Then the album calms a bit for three plaintive, slower tracks. The Girls later regain their strength and speed through “Lost Boys and Girls Club.”

The album closes on a high note with “Trouble Is My Name,” which seems much lighter than the rest of the album because the percussion only comes in part way through the song.

The standout songs from this latest album are darker than in the band’s previous work, such as 2011’s warmer “Only In Dreams.” Anyone who has been following the band’s releases should not be surprised by this evolution — the first Dum Dum Girls release, a self-titled EP put out in 2008 by Zoo Records, featured gritty guitars and hazy vocals. In the song “Longhair” (from the debut EP), it is quite difficult to even discern what words Penny is singing.

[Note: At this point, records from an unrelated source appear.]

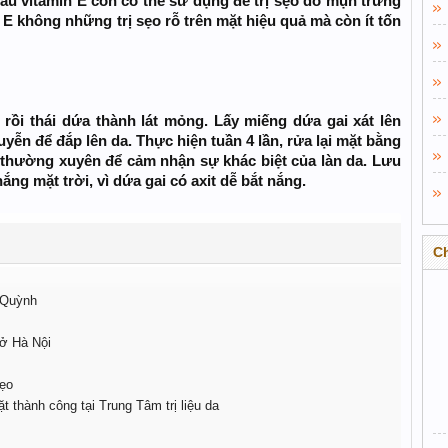
u vitamin E còn có thể sử dụng để trị sẹo do mụn trứng
 E không những trị sẹo rỗ trên mặt hiệu quả mà còn ít tốn
rồi thái dứa thành lát mỏng. Lấy miếng dứa gai xát lên
uyễn để đắp lên da. Thực hiện tuần 4 lần, rửa lại mặt bằng
 thường xuyên để cảm nhận sự khác biệt của làn da. Lưu
ắng mặt trời, vì dứa gai có axit dễ bắt nắng.
C
h Quỳnh
 ở Hà Nội
sẹo
t thành công tại Trung Tâm trị liệu da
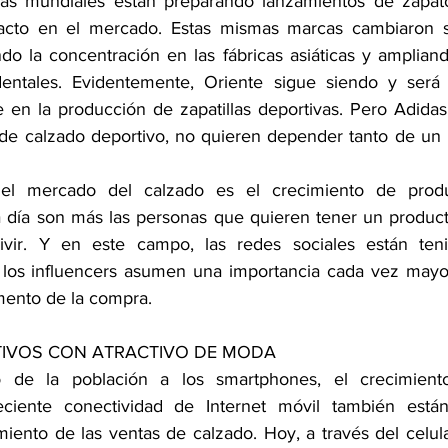
cas mundiales están preparando lanzamientos de zapat
acto en el mercado. Estas mismas marcas cambiaron su
do la concentración en las fábricas asiáticas y ampliand
dentales. Evidentemente, Oriente sigue siendo y será
en la producción de zapatillas deportivas. Pero Adidas 
 de calzado deportivo, no quieren depender tanto de un
 el mercado del calzado es el crecimiento de prod
 día son más las personas que quieren tener un producto
vir. Y en este campo, las redes sociales están ten
e los influencers asumen una importancia cada vez mayo
mento de la compra.
IVOS CON ATRACTIVO DE MODA
o de la población a los smartphones, el crecimient
eciente conectividad de Internet móvil también están
miento de las ventas de calzado. Hoy, a través del celula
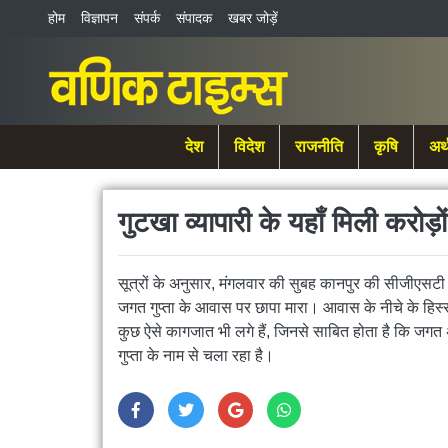
होम
विज्ञापन
संपर्क
संपादक
खबर जोड़ें
देश
विदेश
राजनीति
कृषि
अर्
गुटखा व्यापारी के यहाँ मिली करोड़
सूत्रों के अनुसार, मंगलवार की सुबह कानपुर की सीजीएसटी क
जगत गुप्ता के आवास पर छापा मारा। आवास के नीचे के हिस्से 
कुछ ऐसे कागजात भी लगे हैं, जिनसे साबित होता है कि जगत 
गुप्ता के नाम से चला रहा है।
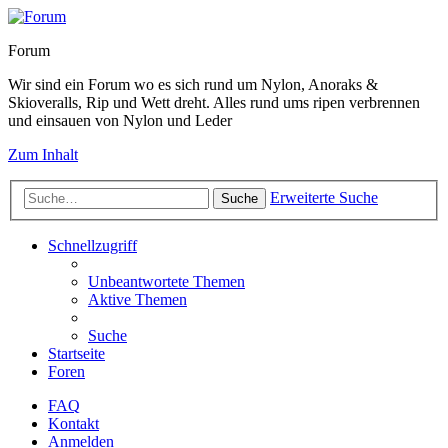
Forum
Wir sind ein Forum wo es sich rund um Nylon, Anoraks &
Skioveralls, Rip und Wett dreht. Alles rund ums ripen verbrennen
und einsauen von Nylon und Leder
Zum Inhalt
Erweiterte Suche
Suche
Schnellzugriff
Unbeantwortete Themen
Aktive Themen
Suche
Startseite
Foren
FAQ
Kontakt
Anmelden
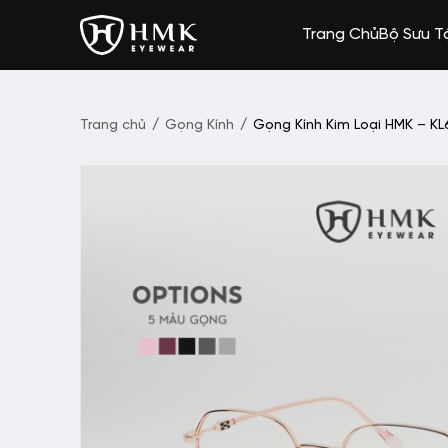
Trang Chủ
Bộ Sưu T
Trang chủ
/
Gọng Kính
/
Gọng Kính Kim Loại HMK – K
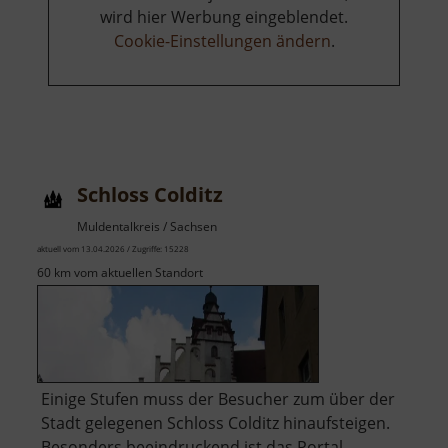
wird hier Werbung eingeblendet.
Cookie-Einstellungen ändern
.
Schloss Colditz
Muldentalkreis / Sachsen
aktuell vom 13.04.2026 / Zugriffe: 15228
60 km vom aktuellen Standort
Einige Stufen muss der Besucher zum über der
Stadt gelegenen Schloss Colditz hinaufsteigen.
Besonders beeindruckend ist das Portal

Six years later, the sound is much more refined, there is still some of that hazy grit Dum Dum Girls debuted with. Essentially, as the band matured, they gained access to better recording equipment, which is partly the cause of their sound’s evolution.

The sound has evolved thanks to the band maturity. In 2008, Dum Dum Girls were Penny’s bedroom project, and she managed most of the work on her own. Now there are several members of the band, which also has caused the shift.

Dum Dum Girls are playing three dates in New York over the next few months, including a sold-out show at Mercury Lounge on Jan. 30. They return in late March to play the Bowery Ballroom (March 25) and Music Hall of Williamsburg (March 26).